Seven New Flavored Waters to Enhance Your Hydration
At some point, humanity discovered that water was essential to its well-being and that access to clean water was an important block in developing a community. The human body is approximately 60/65 percent water, and as such, its daily intake as a fluid or present in water-rich foods is corporeally necessary for good health. Nothing is quite as a refreshing as an ice-cold glass of water on a hot day after exercising or spending energies in similar activities.
Well, until recently, anyway.
Because for as much as water was perfectly OK, there came a point when humans (read: marketing and ad agencies) decided that water was a tasteless and boring liquid that could cause a complete shutdown of your brain due to its extreme inanity. And that was the rise of the "flavored waters" and hydrolyzing frenzy brought to a satirized light in the cheeky Mike Judge film Idiocracy.
Here are seven new waters looking to revitalize your body with their nutritious and, quite frankly, befuddling taste approaches.
HyDrive Energy Water
This energy water is vaguely reminiscent in shape and colors to others already in the market, but it "combines the light, refreshing tastes of vitamin-enhanced water with the boost of an energy drink." Boasting a paltry 30 calories per bottle and lower sugar content than competitors, HyDrive has added vitamins and nutrients in an assault of revitalization for your body. There are eight flavors, with classics kiwi strawberry, black cherry, blue raspberry, grape, citrus burst, and new combinations like mango peach, triple berry, and honey lemonade.
Vertical Maple Water
America's maple trees are now working in double-time to bring you delicious maple syrup and apparently a much-needed version of maple-flavored water. This company, with its clever name, taps maple trees for a "naturally filtered and enhanced" water "high in antioxidants and manganese to support vitamin absorption." If you're looking for something sweet, this has got to be it. Now you can drink your breakfast/dessert and feel good about it because, well, the manganese is doing all the work for you. Vertical Maple Water, water from a tree.
Interestingly, Aloe Gloe is the least weird entry in this listing. Long-known for its skin-care properties, aloe has recently made its way into drinks and America's kitchens. The makers of Aloe Gloe contend that aloe is also a supporter of immune systems and that it is invaluable in keeping digestive health in check. No word, though, on how it'll impact people who've burned their tongues and/or the roofs of their mouths.
Taking its cues, clearly, from the black cheeseburger craze that has taken over Japan, Blk. Water makes its dark water not with squid ink but with "alkaline fulvic trace materials and electrolytes that help balance out pH levels." This Guinness-looking water contains more than 60 minerals and might depose those Centrum chewables in your cupboard if proper body alkaline levels are something of a worry to you.

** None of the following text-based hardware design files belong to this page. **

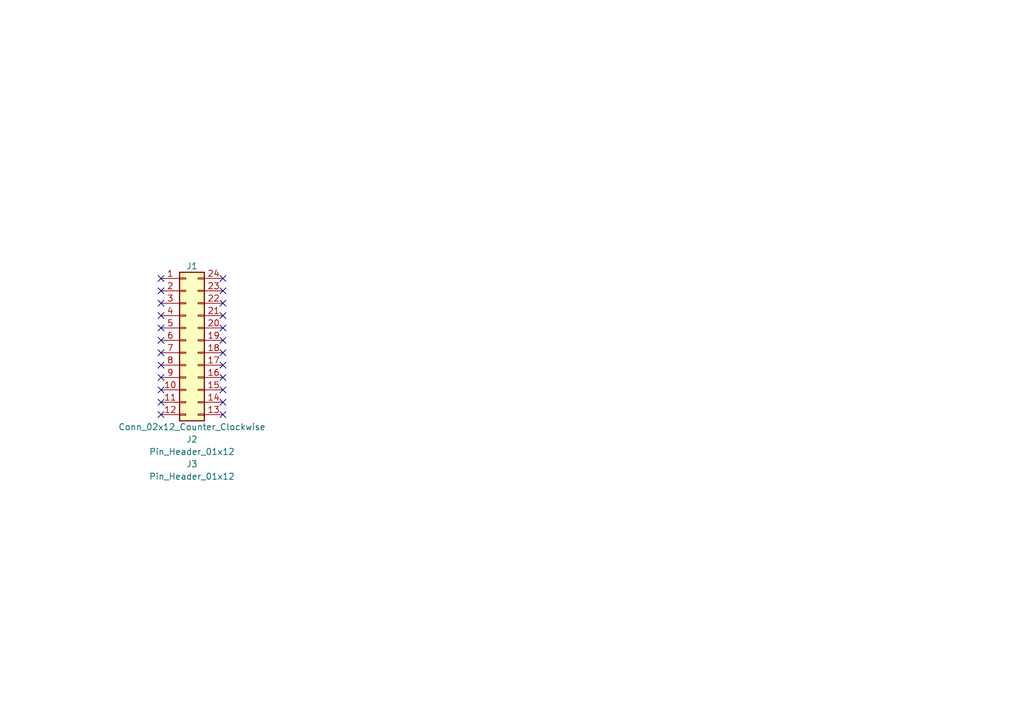
<source format=kicad_sch>
(kicad_sch
	(version 20250114)
	(generator "eeschema")
	(generator_version "9.0")
	(uuid "337b5f72-8be1-4121-9dc6-479b565482b2")
	(paper "A5")
	(title_block
		(title "Board 2x12 W15.24mm")
		(date "2025-09-29")
		(rev "V0")
	)
	
	(no_connect
		(at 45.72 72.39)
		(uuid "056c8aae-cd18-4897-928f-89a70901f4cd")
	)
	(no_connect
		(at 33.02 82.55)
		(uuid "1007c88d-66be-409f-ae7a-e788b7379f80")
	)
	(no_connect
		(at 45.72 57.15)
		(uuid "10cb7321-ea5b-4a42-85be-2da4716b001d")
	)
	(no_connect
		(at 33.02 64.77)
		(uuid "247fd0d2-38fd-454c-bf63-cb37499b1f86")
	)
	(no_connect
		(at 33.02 72.39)
		(uuid "27bd1dd1-4561-4f93-ab43-2c4002428157")
	)
	(no_connect
		(at 33.02 74.93)
		(uuid "2bdcb7f6-b9a2-4704-8784-a4c3ff43ada8")
	)
	(no_connect
		(at 33.02 62.23)
		(uuid "2e3b05d9-98e3-4dfc-88c3-a8c0376e63c2")
	)
	(no_connect
		(at 45.72 74.93)
		(uuid "3a183696-a37a-4b4f-886b-5e6a2627a9af")
	)
	(no_connect
		(at 33.02 80.01)
		(uuid "3da850b9-1317-4cff-8432-fa14e3842774")
	)
	(no_connect
		(at 33.02 67.31)
		(uuid "41928cdd-2e71-4fe6-a418-c16210d570a3")
	)
	(no_connect
		(at 45.72 69.85)
		(uuid "49eee662-6d58-4959-ad30-7c1c064688e0")
	)
	(no_connect
		(at 45.72 62.23)
		(uuid "5262edeb-aee8-41f4-93f7-a0f7fc6a49c7")
	)
	(no_connect
		(at 33.02 57.15)
		(uuid "550e4b92-a93a-400b-acb9-58ca45b6c086")
	)
	(no_connect
		(at 45.72 80.01)
		(uuid "6c937a59-aa54-4283-887e-7c7e10f34daa")
	)
	(no_connect
		(at 33.02 77.47)
		(uuid "6e2e5b1e-84e9-49b0-a070-ab32809bb430")
	)
	(no_connect
		(at 45.72 82.55)
		(uuid "78f4f46f-f33c-4b13-8254-00b551418435")
	)
	(no_connect
		(at 33.02 85.09)
		(uuid "9d0c183f-2dc4-42ad-a065-b980f097bac2")
	)
	(no_connect
		(at 33.02 69.85)
		(uuid "ab9d6b04-1d0a-431b-9e4b-5f41e932cf81")
	)
	(no_connect
		(at 45.72 67.31)
		(uuid "b8ead249-1eb9-4f87-95d2-d179095f837c")
	)
	(no_connect
		(at 45.72 85.09)
		(uuid "ba0c12e2-3e4f-4d67-af61-ede51f130bff")
	)
	(no_connect
		(at 33.02 59.69)
		(uuid "ca5462ad-6513-4e8f-a2e1-c3af701dcc32")
	)
	(no_connect
		(at 45.72 77.47)
		(uuid "d0775ff3-c683-4b86-a460-893ec3f571e3")
	)
	(no_connect
		(at 45.72 64.77)
		(uuid "d7e624cf-ed11-42ec-bec3-9444c63aae91")
	)
	(no_connect
		(at 45.72 59.69)
		(uuid "d9158b4e-9df7-4277-bfc9-c4fdf081b94f")
	)
	(symbol
		(lib_id "HCP65:Pin_Header_01x16")
		(at 39.37 91.44 0)
		(mirror y)
		(unit 1)
		(exclude_from_sim no)
		(in_bom yes)
		(on_board yes)
		(dnp no)
		(uuid "08fc9b14-e9af-491f-9937-ccfa7218a2b3")
		(property "Reference" "J2"
			(at 39.37 90.17 0)
			(effects
				(font
					(size 1.27 1.27)
				)
			)
		)
		(property "Value" "Pin_Header_01x12"
			(at 39.37 92.71 0)
			(effects
				(font
					(size 1.27 1.27)
				)
			)
		)
		(property "Footprint" "SamacSys_Parts:PinHeader_1x12_P2.54mm_Vertical"
			(at 39.37 95.25 0)
			(effects
				(font
					(size 1.27 1.27)
				)
				(hide yes)
			)
		)
		(property "Datasheet" "~"
			(at 44.45 91.44 0)
			(effects
				(font
					(size 1.27 1.27)
				)
				(hide yes)
			)
		)
		(property "Description" ""
			(at 39.37 91.44 0)
			(effects
				(font
					(size 1.27 1.27)
				)
				(hide yes)
			)
		)
		(instances
			(project "Device Decode stage A"
				(path "/337b5f72-8be1-4121-9dc6-479b565482b2"
					(reference "J2")
					(unit 1)
				)
			)
		)
	)
	(symbol
		(lib_id "Connector_Generic:Conn_02x12_Counter_Clockwise")
		(at 38.1 69.85 0)
		(unit 1)
		(exclude_from_sim no)
		(in_bom yes)
		(on_board yes)
		(dnp no)
		(uuid "5c1ace65-13fa-441a-b954-d5a7c85605f9")
		(property "Reference" "J1"
			(at 39.37 54.61 0)
			(effects
				(font
					(size 1.27 1.27)
				)
			)
		)
		(property "Value" "Conn_02x12_Counter_Clockwise"
			(at 39.37 87.63 0)
			(effects
				(font
					(size 1.27 1.27)
				)
			)
		)
		(property "Footprint" ""
			(at 38.1 69.85 0)
			(effects
				(font
					(size 1.27 1.27)
				)
				(hide yes)
			)
		)
		(property "Datasheet" "~"
			(at 38.1 69.85 0)
			(effects
				(font
					(size 1.27 1.27)
				)
				(hide yes)
			)
		)
		(property "Description" "Generic connector, double row, 02x12, counter clockwise pin numbering scheme (similar to DIP package numbering), script generated (kicad-library-utils/schlib/autogen/connector/)"
			(at 38.1 69.85 0)
			(effects
				(font
					(size 1.27 1.27)
				)
				(hide yes)
			)
		)
		(pin "1"
			(uuid "a8d509bd-4a8b-4a1c-85c9-eb68c57b5fc7")
		)
		(pin "10"
			(uuid "5f30864c-a15b-4899-ad90-49118b727330")
		)
		(pin "11"
			(uuid "a5a1bee6-9d7d-4140-988d-8d6c8e3fbf48")
		)
		(pin "12"
			(uuid "08232596-8a69-438e-8488-41e82bcb9477")
		)
		(pin "13"
			(uuid "c6d8cafe-ef82-4566-a442-fcd3b627edf6")
		)
		(pin "14"
			(uuid "a5a6d4d5-5691-4eb9-a1f2-aca1491b8cd9")
		)
		(pin "15"
			(uuid "c45dcea4-9811-407f-959c-4aa451b3a98d")
		)
		(pin "16"
			(uuid "2de5fb43-cefc-4f65-9ce3-587ef9b6510c")
		)
		(pin "17"
			(uuid "b2e5faf4-bb6d-48e9-956a-3492d0fa11d9")
		)
		(pin "18"
			(uuid "21537b8f-da72-4278-9246-42c7a9eb9885")
		)
		(pin "19"
			(uuid "0406a626-17b0-4e6a-980f-30058ceca2df")
		)
		(pin "2"
			(uuid "611960da-31a4-469a-b710-bafbe1388cd7")
		)
		(pin "20"
			(uuid "b451e142-9a5a-4027-8e6a-8e98d2d7e891")
		)
		(pin "21"
			(uuid "2ec530e3-b34e-4882-9bea-7591263b0802")
		)
		(pin "22"
			(uuid "49d49c8c-8dc1-4a99-b94e-7a398de8d997")
		)
		(pin "23"
			(uuid "0b5a33b9-8424-4a85-85b0-2305df1eb3e3")
		)
		(pin "24"
			(uuid "cd46d15c-9037-42b7-9e88-22c6bbe57331")
		)
		(pin "3"
			(uuid "b650a310-8a66-403c-a39f-416422ca9710")
		)
		(pin "4"
			(uuid "df1fb353-192e-4ee2-99c6-611278e2600b")
		)
		(pin "5"
			(uuid "dcae5766-48cb-4931-9d69-40adda79da27")
		)
		(pin "6"
			(uuid "b5e78f2b-0e79-4f47-9247-644ac6710082")
		)
		(pin "7"
			(uuid "d690f893-afe4-444c-b2e0-49c0acedacb1")
		)
		(pin "8"
			(uuid "d17e70ab-a84e-44cf-a12d-8947ace8db8a")
		)
		(pin "9"
			(uuid "b4bc801e-c26c-489a-8fd6-106259ce14fb")
		)
		(instances
			(project "Device Decode stage A"
				(path "/337b5f72-8be1-4121-9dc6-479b565482b2"
					(reference "J1")
					(unit 1)
				)
			)
		)
	)
	(symbol
		(lib_id "HCP65:Pin_Header_01x16")
		(at 39.37 96.52 0)
		(unit 1)
		(exclude_from_sim no)
		(in_bom yes)
		(on_board yes)
		(dnp no)
		(uuid "7afdacaf-4685-4267-b2f1-34f9785c8dfb")
		(property "Reference" "J3"
			(at 39.37 95.25 0)
			(effects
				(font
					(size 1.27 1.27)
				)
			)
		)
		(property "Value" "Pin_Header_01x12"
			(at 39.37 97.79 0)
			(effects
				(font
					(size 1.27 1.27)
				)
			)
		)
		(property "Footprint" "SamacSys_Parts:PinHeader_1x12_P2.54mm_Vertical"
			(at 39.37 100.33 0)
			(effects
				(font
					(size 1.27 1.27)
				)
				(hide yes)
			)
		)
		(property "Datasheet" "~"
			(at 34.29 96.52 0)
			(effects
				(font
					(size 1.27 1.27)
				)
				(hide yes)
			)
		)
		(property "Description" ""
			(at 39.37 96.52 0)
			(effects
				(font
					(size 1.27 1.27)
				)
				(hide yes)
			)
		)
		(instances
			(project "Device Decode stage A"
				(path "/337b5f72-8be1-4121-9dc6-479b565482b2"
					(reference "J3")
					(unit 1)
				)
			)
		)
	)
	(sheet_instances
		(path "/"
			(page "1")
		)
	)
	(embedded_fonts no)
)

</source>
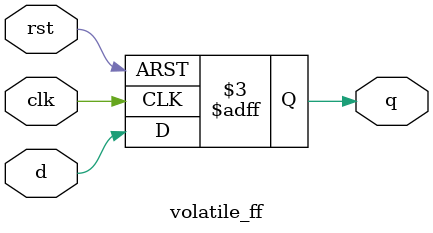
<source format=v>
`timescale 1ns / 1ps


module volatile_ff(
    input clk,
    input rst,
    input d,
    output reg q
    );
    
    always@(posedge clk, negedge rst)begin
        if(!rst) 
            q <= 1'b0;
        else
            q <= d;
    end
endmodule

</source>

Tying the aloe water for least weird is Caliwater's cactus water. Containing "naturally occurring electrolytes, minerals and flavonoids from cactus water," this product also is heralded for its cleansing and detoxing qualities. "Gluten-free, vegan, and certified Kosher, this water has even been studied as a hangover cure." So's a beer, but there's probably no beer to be found in a cactus if you happen to be stranded in the desert. Wasn't Snoopy's brother Spike always dicking around with a cactus?
Arty Artichoke Water
Easily the cutest in name and packaging, Arty Artichoke Water might actually be a cheaper alternative to buying fresh 'chokes, and let's be honest, we can never seem to steam them just right at home. This veggie-based water contains "phytonutrients and has many health benefits ranging from liver detoxification to immune system protection." Because it also touts itself as an excellent source of fiber and multifunctional hydration, we're unsure if clarified butter will enhance or detract from its many benefits.
The hipster of this crop, with its youthful defiance of vowels, is the duh! candidate of this list since the fruit's water content has been known for ages. So basically, WTRMLN WTR is a type of water that is not a juice and as a cold press has "everything but the skin to preserve the natural sugars, electrolytes, potassium, and citrulline which helps muscles recover after a hard workout." OK, but it still sounds like juice to us.
All of these can be a little overwhelming when it comes to actual nutritional values, and all the claims made are, of course, the sole representative sciences of the manufacturers. Clean Plate Charlie is no research scientist, so know that these will soon be available as hydration choices in your local stores, if they aren't on the shelves already.
Why can't iceberg lettuce be officially declared boring and revamped like this?